Pacific cod appears to be making a comeback in the Gulf of Alaska after getting clobbered by a multi-year heat wave starting in 2014 that wiped out several year classes. That shut down the fishery this year in federal waters of the Gulf from three to 200 miles offshore. But P-cod is back on the fishing menu.

The North Pacific Council last week set a  Gulf-wide catch for next year at just over 38 million pounds.

For the state water fishery, the cod catch next year is nearly 14 million pounds compared to just 5.6 million pounds this year.

P-Cod took a 21 percent cut in the Bering Sea to 245 million pounds.

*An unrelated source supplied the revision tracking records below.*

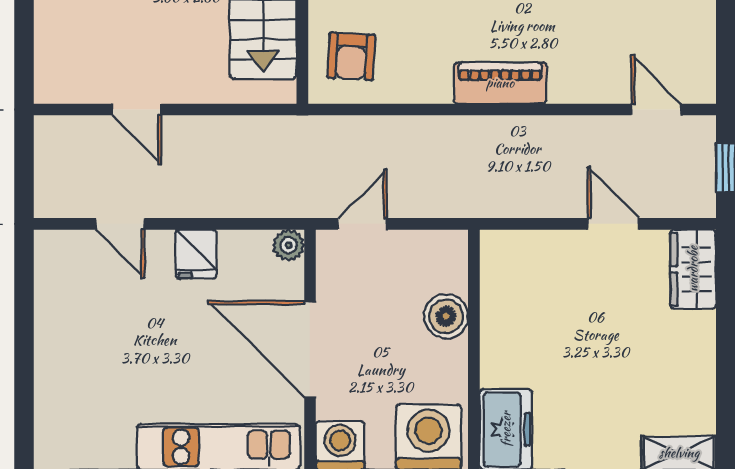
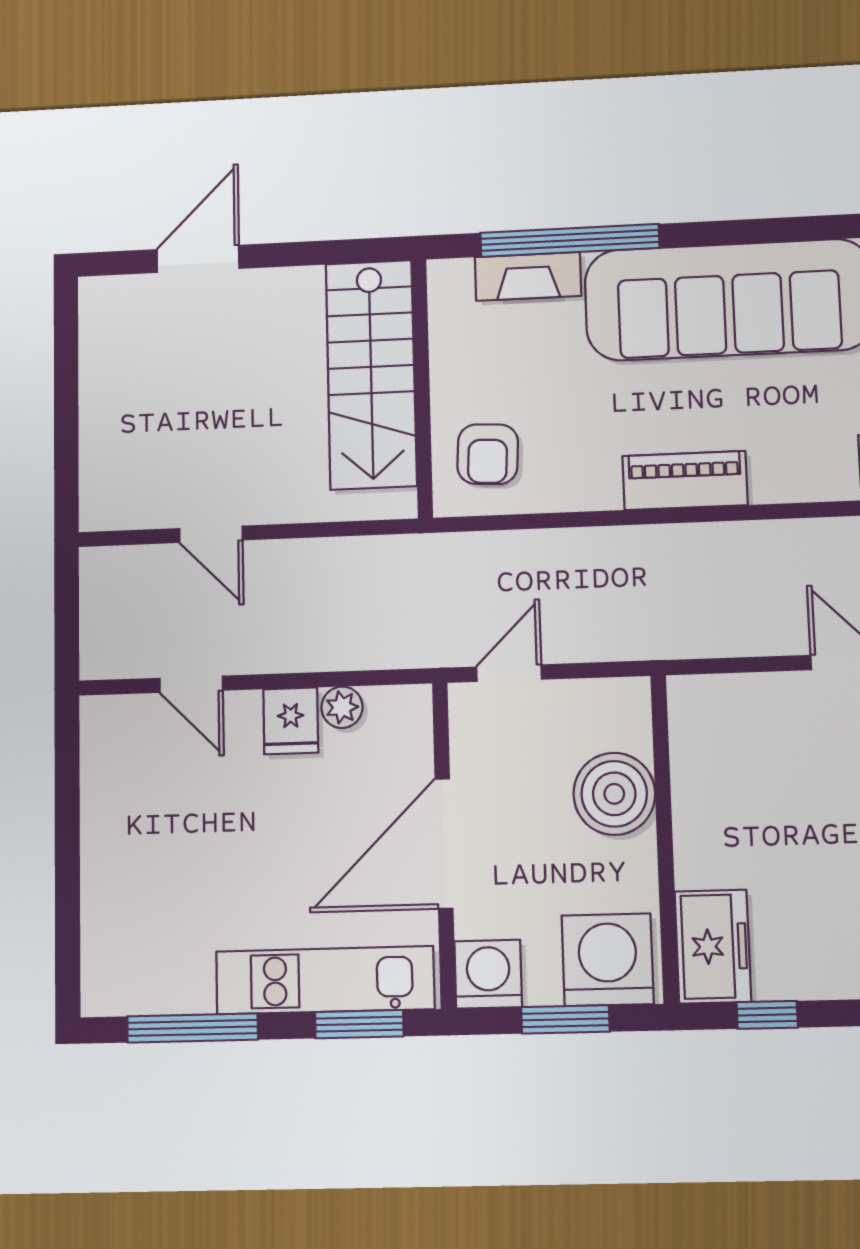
plant: (289, 245) -> (342, 707), moved
boiler: (446, 316) -> (614, 794), width x1.37, depth x1.37
door: (310, 349) -> (444, 843), hinge flipped

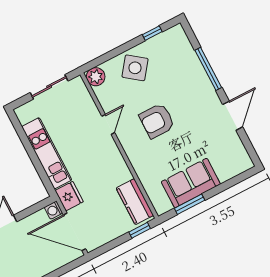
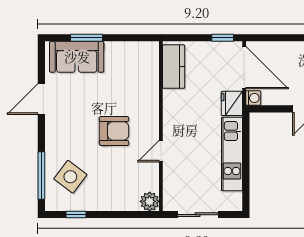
side table: (135, 68) -> (70, 177), moved
window: (208, 69) -> (41, 176), moved
sofa: (191, 183) -> (77, 57), moved
window: (190, 204) -> (86, 38), moved
window: (140, 230) -> (223, 38), moved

Likewise, the Bering Sea pollock catch for next year was reduced by 3.5% to three billion pounds. Gulf pollock was cut by 2.4% to about 250 million pounds.

Cod and pollock start the fishing year off in January.

Other forecasts call for Southeast Alaska’s pink salmon harvest next summer to be “average” at 28 million. Kodiak’s pink catch is pegged at 22.5 million and a “excellent” catch of nearly 13 million humpies is projected at the South Peninsula.

Meanwhile, Southeast trollers are still out on the water pulling up king salmon.  Beam trawl and pot shrimping continues at the Panhandle, along with diving for sea cucumbers along with geoduck clams.

Crabbing continues in the Bering Sea for golden kings and bairdi Tanners. Red king crab is about a wrap and fishing for snow crab will get underway next month.

The deadline for halibut regulatory proposals for next year is December 26. The International Pacific Halibut Commission will meet virtually the week of January 25.

Finally, the deadline for fishermen to apply for trade relief is extended to January 15. That’s the program through USDA that pays extra poundage to make up for losses from ongoing trade disputes.